Page 1 of 2

Performance issue reading data from Oracle connector

Posted: Wed Nov 06, 2013 8:28 pm
by dsuser7
Hi All,

I'm select few columns from a table with around 70mil records (all records are being selected, no where clause).

And joining the data from the above with a data set of around 7 mil records.

When 6 fields are selected from oracle stage, the job finishes in less than 5 mins whereas the job takes around 30 mins to finish when 30 fields are selected.

Is this something to do with indexes?

When 6 are selected most fields have indexes defined except for 1, when 30 fields are selected, all except 4 fields have indexes defined on them.

Thanks for any help!

Posted: Thu Nov 07, 2013 1:14 am
by ArndW
Can you make a copy of the job with no join, just read your Oracle source and write to a PEEK stage, measuring the time for 6 and for 30 fields. Also, can you estimate the size in bytes of the average record length for 6 and 30 field options?

Posted: Thu Nov 07, 2013 7:27 am
by dsuser7
Thank you for your reply.

I have run jobs as suggested and here are the results:

1. Job with 6 columns runs 3 min 3 sec [148720 rows/sec] --- Avg record length in bytes = 57
2. Job with 30 columns runs 7 min 26 secs [368061 rows/sec] --- Avg record length in bytes = 143

Is the difference due to indexes?

Posted: Mon Nov 11, 2013 10:37 am
by dsuser7
Would creating indexes on the other columns help performance of the job?
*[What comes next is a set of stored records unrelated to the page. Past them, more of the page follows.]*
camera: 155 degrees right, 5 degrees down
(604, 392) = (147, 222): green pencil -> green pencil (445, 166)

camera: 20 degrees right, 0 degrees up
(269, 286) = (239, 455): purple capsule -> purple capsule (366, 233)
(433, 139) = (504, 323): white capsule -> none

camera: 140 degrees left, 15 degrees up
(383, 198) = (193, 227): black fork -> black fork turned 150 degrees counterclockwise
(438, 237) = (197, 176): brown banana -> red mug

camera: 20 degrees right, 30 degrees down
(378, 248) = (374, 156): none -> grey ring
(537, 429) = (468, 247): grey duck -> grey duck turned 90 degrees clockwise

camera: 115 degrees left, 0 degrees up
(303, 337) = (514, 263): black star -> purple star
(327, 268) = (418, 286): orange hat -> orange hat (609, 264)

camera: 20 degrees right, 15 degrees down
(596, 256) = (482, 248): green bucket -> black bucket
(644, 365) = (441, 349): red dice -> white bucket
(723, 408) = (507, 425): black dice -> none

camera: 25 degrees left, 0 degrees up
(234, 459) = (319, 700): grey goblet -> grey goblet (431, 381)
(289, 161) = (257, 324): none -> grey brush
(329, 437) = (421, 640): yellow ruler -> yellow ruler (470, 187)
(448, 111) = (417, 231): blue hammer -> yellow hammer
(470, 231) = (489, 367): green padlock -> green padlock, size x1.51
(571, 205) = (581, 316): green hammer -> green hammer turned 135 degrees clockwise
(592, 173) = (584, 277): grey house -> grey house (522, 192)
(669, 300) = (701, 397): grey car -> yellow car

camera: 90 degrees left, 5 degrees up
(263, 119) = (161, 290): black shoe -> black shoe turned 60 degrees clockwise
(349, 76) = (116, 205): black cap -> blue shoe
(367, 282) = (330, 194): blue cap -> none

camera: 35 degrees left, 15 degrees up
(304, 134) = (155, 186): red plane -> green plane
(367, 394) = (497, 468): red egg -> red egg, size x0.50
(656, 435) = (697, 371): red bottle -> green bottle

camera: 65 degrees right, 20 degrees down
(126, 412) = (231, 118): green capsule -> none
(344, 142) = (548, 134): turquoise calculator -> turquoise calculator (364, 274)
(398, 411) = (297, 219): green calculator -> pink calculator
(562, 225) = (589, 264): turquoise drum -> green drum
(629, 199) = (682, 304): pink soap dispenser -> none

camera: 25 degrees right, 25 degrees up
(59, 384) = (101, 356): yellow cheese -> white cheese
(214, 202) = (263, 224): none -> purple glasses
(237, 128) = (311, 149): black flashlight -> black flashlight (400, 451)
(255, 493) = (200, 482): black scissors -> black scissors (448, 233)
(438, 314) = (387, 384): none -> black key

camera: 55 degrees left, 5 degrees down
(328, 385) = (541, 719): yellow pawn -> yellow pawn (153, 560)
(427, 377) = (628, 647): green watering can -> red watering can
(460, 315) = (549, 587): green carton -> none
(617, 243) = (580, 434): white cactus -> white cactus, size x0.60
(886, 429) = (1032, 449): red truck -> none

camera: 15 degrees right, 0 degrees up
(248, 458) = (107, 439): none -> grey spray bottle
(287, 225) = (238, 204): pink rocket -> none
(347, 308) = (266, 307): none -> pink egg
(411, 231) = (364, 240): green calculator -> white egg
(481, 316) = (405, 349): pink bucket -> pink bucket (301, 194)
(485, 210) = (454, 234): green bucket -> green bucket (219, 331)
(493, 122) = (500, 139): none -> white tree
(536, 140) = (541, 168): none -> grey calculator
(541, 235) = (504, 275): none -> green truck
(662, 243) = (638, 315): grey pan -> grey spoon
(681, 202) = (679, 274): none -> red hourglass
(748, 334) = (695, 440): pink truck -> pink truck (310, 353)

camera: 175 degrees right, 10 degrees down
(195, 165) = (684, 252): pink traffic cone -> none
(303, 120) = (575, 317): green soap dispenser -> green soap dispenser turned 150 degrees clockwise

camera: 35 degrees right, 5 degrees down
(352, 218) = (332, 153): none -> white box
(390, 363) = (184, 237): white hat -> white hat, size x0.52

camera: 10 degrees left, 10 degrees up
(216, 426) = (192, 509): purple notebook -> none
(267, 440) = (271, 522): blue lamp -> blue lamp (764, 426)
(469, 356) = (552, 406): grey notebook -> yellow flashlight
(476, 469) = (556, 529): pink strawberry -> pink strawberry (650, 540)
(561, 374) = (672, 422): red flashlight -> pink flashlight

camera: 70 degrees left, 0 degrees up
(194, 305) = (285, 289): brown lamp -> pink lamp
Posted: Mon Nov 11, 2013 11:03 am
by chulett
With no where clause? Nope.

Posted: Mon Nov 11, 2013 11:16 am
by dsuser7
There is no where clause in the select query. So the increase in time taken for the job to finish is just because the number of columns selected are more (bytes are more)?

Posted: Mon Nov 11, 2013 11:19 am
by dsuser7
Yikes, just realized, I inverted the rows/sec stats for the jobs, it should be

1. Job with 6 columns runs 3 min 3 sec [368,061 rows/sec] --- Avg record length in bytes = 57
2. Job with 30 columns runs 7 min 26 secs [148,720 rows/sec] --- Avg record length in bytes = 143

Posted: Mon Nov 11, 2013 11:21 am
by chulett
Yes. At a very high level, more bytes = more time.

Posted: Mon Nov 11, 2013 11:25 am
by dsuser7
This really breaks my heart, because the time difference between 3.3min and 7min may not seem like much; but the actual job I'm concerned with joins 70 mil records with 7 mil dataset and it take around 40min.

Posted: Mon Nov 11, 2013 11:26 am
by chulett
In response to your stats - Rows per second is a fairly meaningless metric. You're better off comparing bytes per second using the total actual bytes rather than the ARL.

Re: Performance issue reading data from Oracle connector

Posted: Mon Nov 11, 2013 11:41 am
by chulett
dsuser7 wrote:When 6 fields are selected from oracle stage, the job finishes in less than 5 mins whereas the job takes around 30 mins to finish when 30 fields are selected.
FYI - The time differential comes from the join and the amount of data it is throwing around, not any perceived 'performance issue' with the select from the Oracle connector.

Re: Performance issue reading data from Oracle connector

Posted: Mon Nov 11, 2013 12:07 pm
by dsuser7
Thanks Craig, just thought of the same!

Re: Performance issue reading data from Oracle connector

Posted: Mon Nov 11, 2013 7:56 pm
by kwwilliams
Have you tried enabling partitioned reads? If the table is a partitioned table you can have it read from each Oracle partition. If the table is not partitioned you can still read in parallel:

1. Enable partitioned reads = Yes
2. Partitioned reads method = Rowid round robin
3. table name for partitioned reads = The table name you are extracting data from

Doing this will create an Oracle process for each node in your configuration file, which should increase the number of bytes being read per second to help you reduce the overall runtime of the job.

Re: Performance issue reading data from Oracle connector

Posted: Tue Nov 12, 2013 2:51 am
by prasson_ibm
Hi,
I have tested the parallel read with this logic but it seems data is duplicated in other partitions. :(

Posted: Tue Nov 12, 2013 3:18 am
by ray.wurlod
If that is true with rowid round robin partitioning then you have duplicate rows in source.